И она склонилась над работой, опять погрузившись в свое занятие, словно в бездонный колодец, заключенный в ней самой и охраняемый ее глухотою.
— Теперь, дорогая Перси, — наставительно изрекла м-ль Юрсюла, — можете безбоязненно говорить о чем угодно. Когда на нее нападает глухота, она делается не столько глухой, сколько рассеянной и, ручаюсь вам, не расслышит ни словечка из вашей истории.
— Да, — подтвердил аббат. — Не забудьте только, если, конечно, этому не помешает ваша увлекающаяся натура, останавливаться всякий раз, как Эме оторвет глаза от вышивания: эти чертовы глухари читают звуки по губам, и слова доходят до них через глаза.
— Удочки и крючки! — взорвался барон де Фьердра. — Не много ли предосторожностей для простой истории? Неужели то, что вы собираетесь поведать, так ужасно для мадмуазель де Спенс? Когда-то до меня доходили слухи о том, что она потеряла жениха во время знаменитой экспедиции Двенадцати и с тех пор помыслить не желала о замужестве, хотя ей представлялись хорошие партии; но почему двадцать лет спустя надо так юлить, собираясь рассказать старую историю при… при…

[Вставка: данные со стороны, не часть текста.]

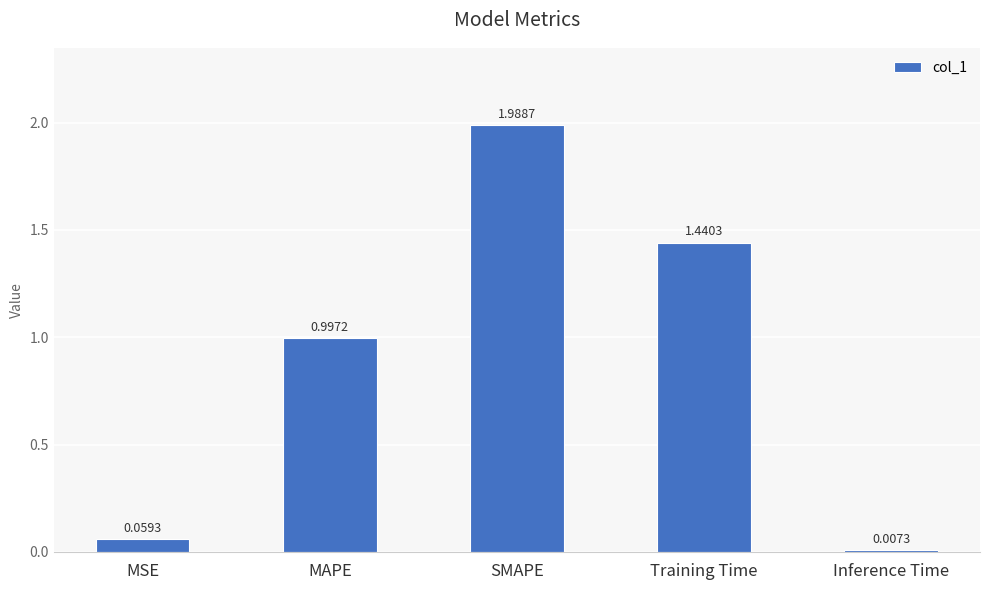

How many bars are there in total?

5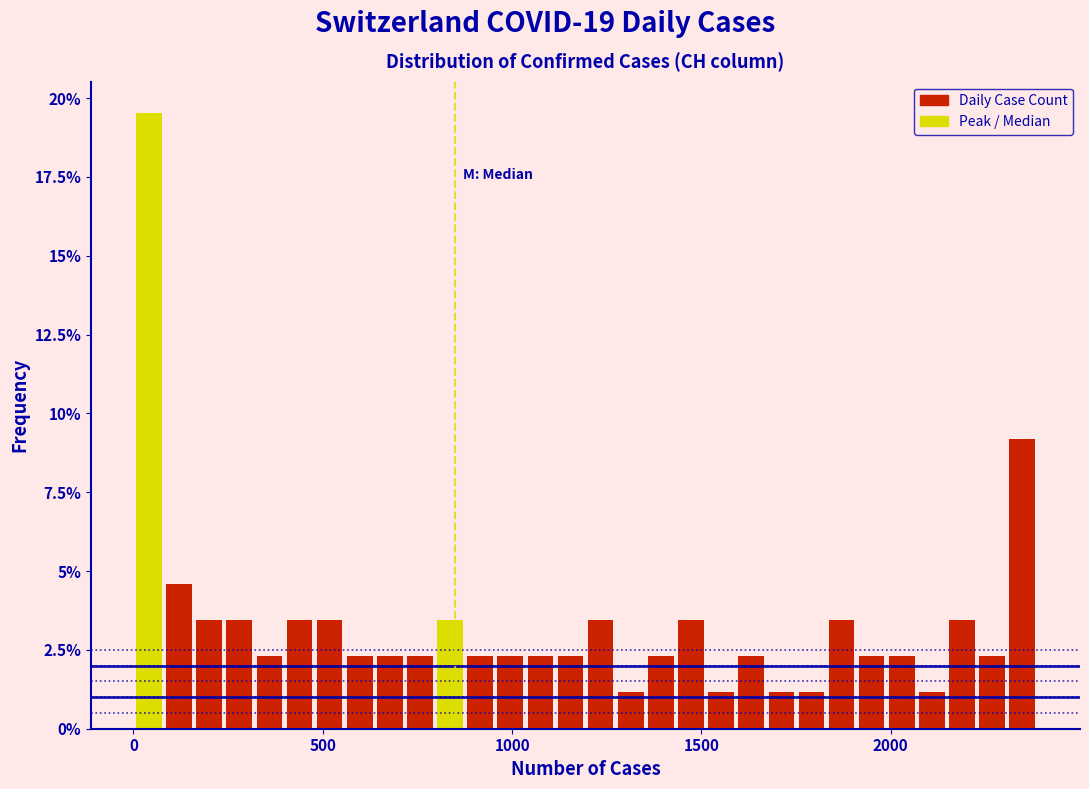

Read against the x-axis, roughly where is the centre of the tallest bar?

50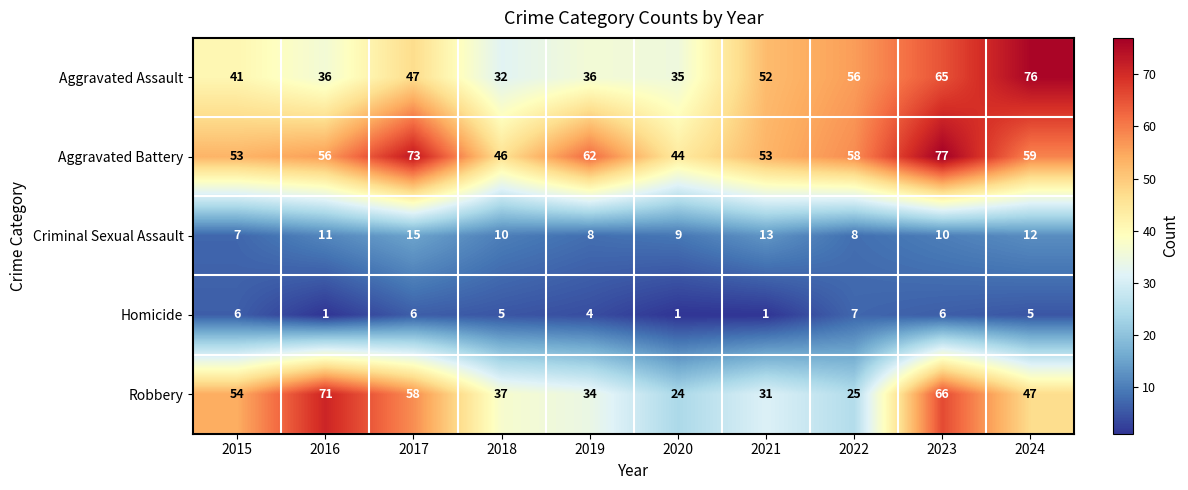

True or false: Robbery has a value of 54 at 2015.

True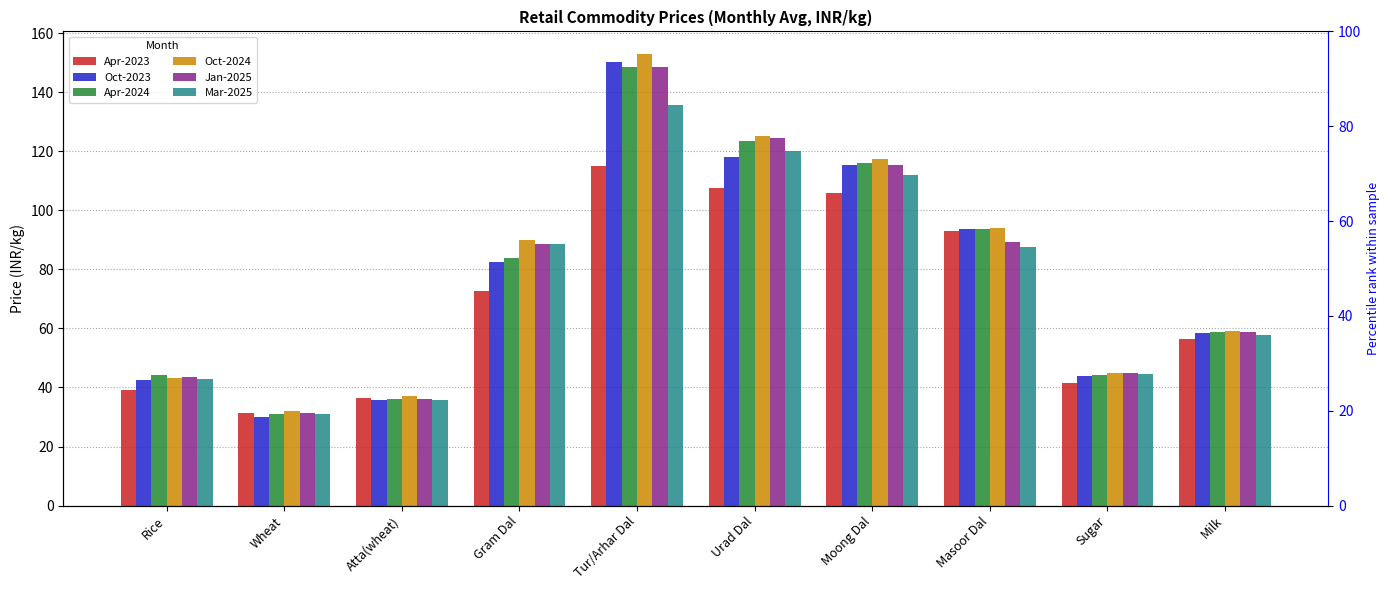

Rank the categories by Apr-2023 value from lowest to highest.

Wheat, Atta(wheat), Rice, Sugar, Milk, Gram Dal, Masoor Dal, Moong Dal, Urad Dal, Tur/Arhar Dal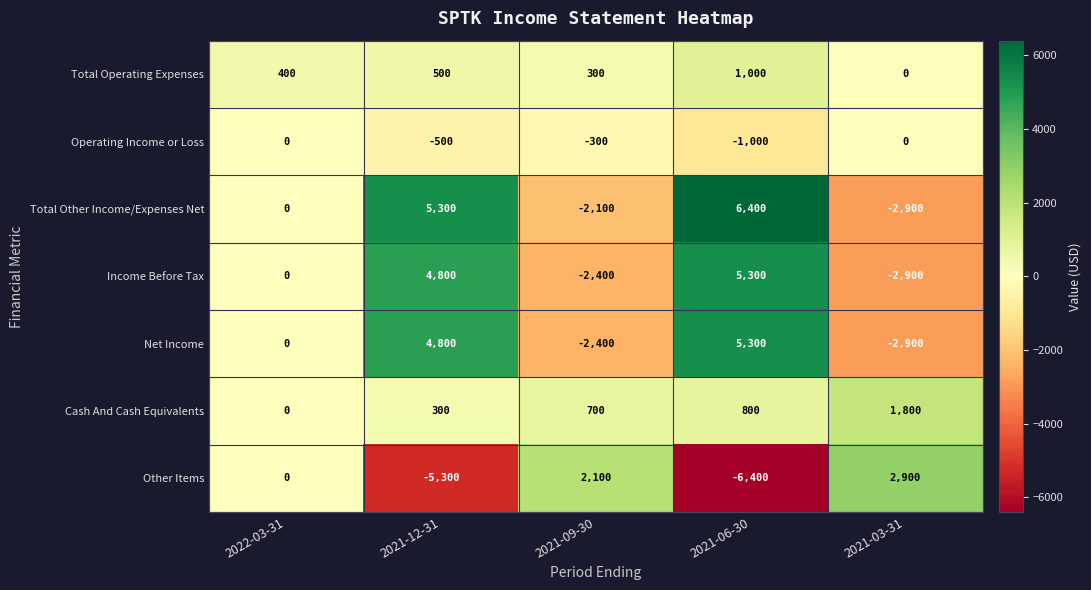

At which category is the sum across all series the highest?

2021-06-30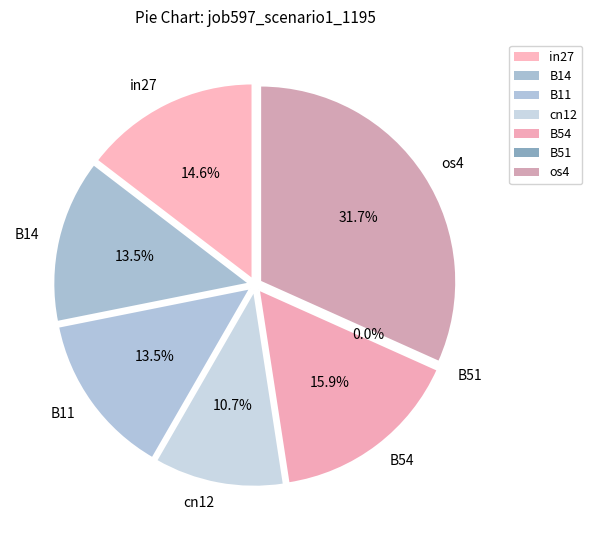

How many segments does this pie chart have?

7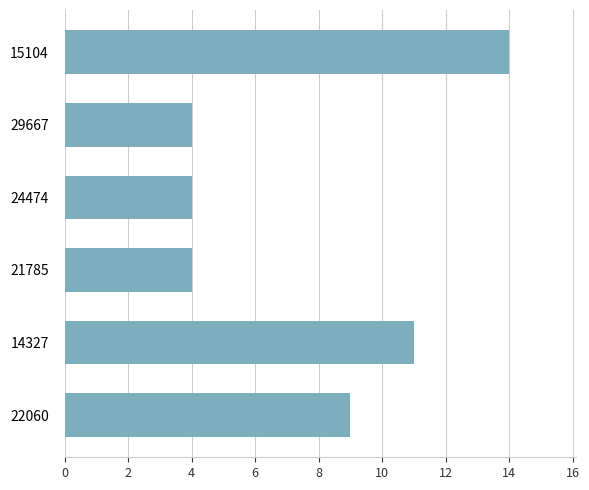

What is the difference between the maximum and second lowest values?

10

— Договаривай: при старой деве! — перебил аббат. — Она тебя не слышит, и в этом преимущество накатившей на нее сегодня глухоты. Но, мой бедный Фьердра, будь даже этой, как ты выразился, старой деве столько же лет, сколько карпам, которых ты удишь в прудах Keпуа, а ей еще далеко до их и нашего возраста, она все равно остается мадмуазелью Эме де Спенс, перлом, — понимаешь? — перлом, который встречается так же редко, как дельфин в том иле, где ты ловишь угрей, женщиной, судить о которой, равно как о той страшной сети, что стягивается вокруг сердца и зовется верностью в любви, не подобает баклану — опустошителю рек вроде тебя.
— Ба! — отозвался Фьердра, на которого слова аббата подействовали, как clangor tubae,[327] сыгравшей «по коням» мании барона и побудившей его сесть на своего конька. — Лет десять назад, в пору сентябрьского равноденствия, я выудил под карантанскими мостами рыбину размером с краснобородку и точь-в-точь похожую на дельфина, судя по картинам, гербам и шпалерам, на которых изображен этот феникс среди рыб. Как он очутился в Дуве? Принесло его туда приливом или пригнал инстинкт, словно семгу в известный период, когда она идет из моря в реки? Как бы там ни было, он оказался на одной из моих воткнутых в берег удочек, извиваясь на ней так лихо, словно крючок не вошел ему на два пальца в голову. Клянусь Господом и апостолами его, — они ведь тоже были рыбаками, — ни разу за все дни моей жизни подобная рыбина не попадалась ни мне, ни папаше Гупилю, ни господину Кайо, ни господину д'Энгувилю, ни другим членам нашего «Клуба дувских рыболовов».